Sumo a esos juegos en exteriores, que practicábamos durante el recreo en el patio del colegio y en los patios de las casas una vez que terminaba la jornada escolar, los paseos semanales a Taboga y luego al lago Madden, las clases de natación que tomamos casi hasta graduarnos de secundaria y, las horas y horas que pasábamos en la piscina. Sumo también aquellas horas, que, intercaladas con los períodos de remojo, usábamos para asolearnos como iguanas tendidas sobre una toalla y bien untadas con aceite para bebé que era lo que promovía el “quemado” (porque no era bronceado) más rápido.

No sabíamos nada de cáncer de piel ni de bloqueadores solares ni de ninguna otra forma de protección contra los rayos ultravioleta. Es más, éramos las personas como yo, con piel naturalmente color oliva las que podíamos ostentar siempre el mejor bronceado pues quienes eran blancos “alabastrinos” como decían las abuelas, se ponían muy colorados y luego mudaban la piel sin jamás obtener el doradito tan ansiado. Pasado el tiempo fuimos aprendiendo sobre los daños de la excesiva exposición al sol y nuestros hijos crecieron mucho mejor protegidos que nosotros. Basta ver todo el espacio que ocupan hoy en día en los comercios los protectores solares de todo tipo.

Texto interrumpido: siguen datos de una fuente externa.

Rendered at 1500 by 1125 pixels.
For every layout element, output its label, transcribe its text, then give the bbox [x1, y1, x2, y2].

Ya saben que en los meses de abril y mayo pasé catorce días caminando de León hasta Santiago de Compostela. Antes y después pasamos mucho tiempo caminando por ambas ciudades para conocer lo más posible de cada una. Cada mañana de todo el tiempo que estuvimos en España nos embadurnábamos con una capa respetable de bloqueador solar. Durante los días de Camino esta se reforzaba tres o cuatro veces más porque ya saben que el sudor y el tiempo se encargan de hacerla desaparecer. A pesar de todas las precauciones, incluyendo camisas de manga larga, siempre “se nos pegó el sol” y arribamos al suelo patrio “doraditos”, o por lo menos eso fue lo que me dijo alguien hace un par de días.

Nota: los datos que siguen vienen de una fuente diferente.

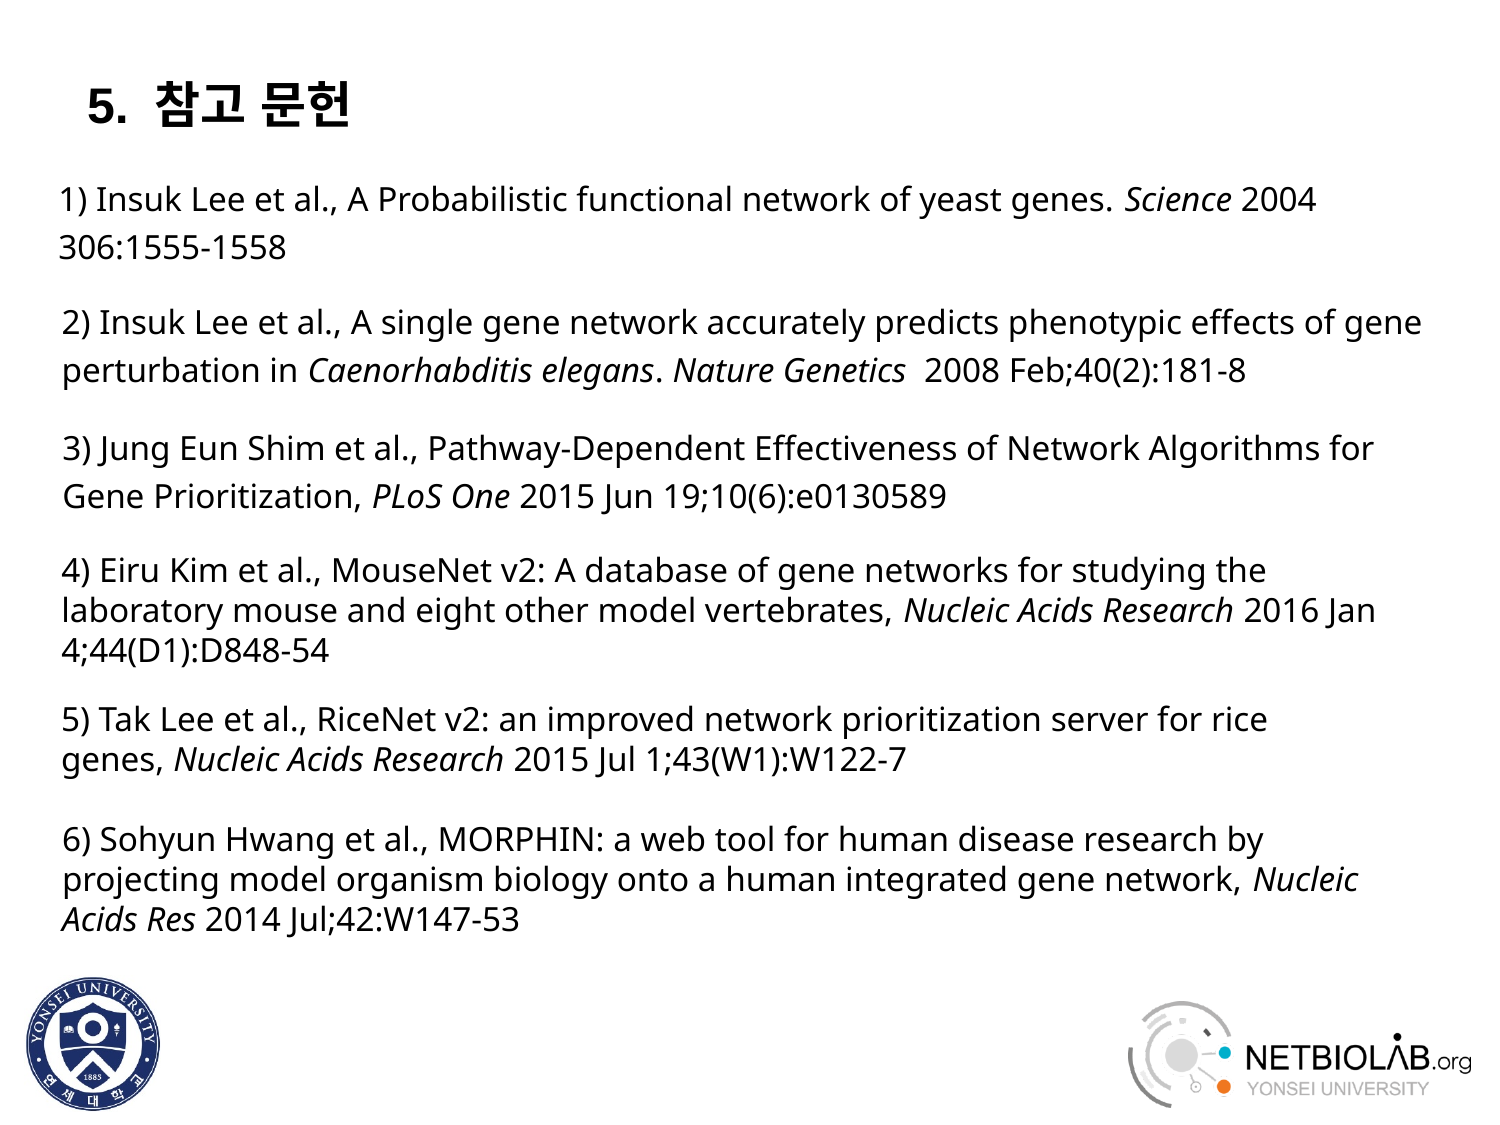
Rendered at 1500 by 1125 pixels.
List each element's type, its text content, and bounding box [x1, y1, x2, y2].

Honestamente, no supe si ponerme feliz o triste. Feliz porque no niego que en aquellos años de juventud en que ese era el color de moda, fui feliz luciendo mis ropas blancas que resaltaban el color de la piel y triste porque, sabiendo como sé, que pocas cosas buenas deja el exceso de sol y a pesar de todas las precauciones, el sol ganó esta batalla. ¡Qué remedio! No se puede tener todo en la vida. Disfruté el Camino como se disfruta una actividad de esa envergadura y el tan no me la va a arruinar. Además, siempre contribuye a la autoestima sentirse como de quince.